Fundamental studies reveal membrane engineering as strain engineering target for enhanced robustness towards lignocellulose hydrolysate inhibitors
Tuesday, April 29, 2014: 1:25 PM
Grand Ballroom D-E, lobby level (Hilton Clearwater Beach)
Lina Lindberg1, Lisbeth Olsson2 and Maurizio Bettiga1, (1)Industrial Biotechnology, Department of Chemical and Biological Engineering, Chalmers University of Technology, Gothenburg, Sweden, (2)Chemical and Biological Engineering - Industrial Biotechnology, Chalmers University of Technology, Gothenburg, Sweden
Bio-processes for the production of fuels and chemicals will contribute to the so-called bioeconomy, where biomass will represent an important source of hydrocarbons. A new concept of bio-based industry is now under development, where lignocellulosic material is the primary source of sugars to be converted in a biorefinery concept not to ethanol or fuels only, but to a portfolio of chemicals. Regardless of the product, robust microorganisms are a prerequisite for the feasibility of lignocellulose bioconversion.

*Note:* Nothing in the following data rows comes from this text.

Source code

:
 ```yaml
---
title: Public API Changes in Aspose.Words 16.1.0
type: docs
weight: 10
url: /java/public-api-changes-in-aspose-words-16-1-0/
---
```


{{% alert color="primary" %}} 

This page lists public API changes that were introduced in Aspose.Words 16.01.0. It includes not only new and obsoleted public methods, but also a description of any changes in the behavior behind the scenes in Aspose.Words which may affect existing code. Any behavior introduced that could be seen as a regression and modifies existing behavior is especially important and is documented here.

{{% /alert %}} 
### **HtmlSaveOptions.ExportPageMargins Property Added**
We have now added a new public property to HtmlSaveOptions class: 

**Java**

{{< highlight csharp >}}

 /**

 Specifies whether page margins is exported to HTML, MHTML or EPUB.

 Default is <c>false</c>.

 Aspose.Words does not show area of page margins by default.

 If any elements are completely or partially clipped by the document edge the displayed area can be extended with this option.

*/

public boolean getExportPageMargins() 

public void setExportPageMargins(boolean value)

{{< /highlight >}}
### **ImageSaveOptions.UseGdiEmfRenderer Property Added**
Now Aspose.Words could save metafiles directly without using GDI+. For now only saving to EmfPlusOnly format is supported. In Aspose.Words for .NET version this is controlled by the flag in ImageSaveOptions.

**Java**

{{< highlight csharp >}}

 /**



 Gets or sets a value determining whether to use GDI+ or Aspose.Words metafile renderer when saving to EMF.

Current research carried out by our group focuses on the yeast Saccharomyces cerevisiae and aims at investigating the molecular bases of microbial robustness. The goal is to identify successful strain engineering strategies to confer yeast higher robustness.

Zygosaccharomyces bailii is a yeast specie that tolerates low pH and high concentrations of weak organic acids. Thus, in order to elucidate a possible link between lipid composition and acetic acid tolerance, a comparative lipidomic profiling of the major lipid species found in the plasma membrane of S. cerevisiae and Z. bailii was performed. The study revealed remarkable changes in glycerolphospholipids and sphingolipids pools in Z. bailii compared to S. cerevisiae, suggesting lipid saturation, high sphingolipid levels as possible determinants of acetic acid tolerance.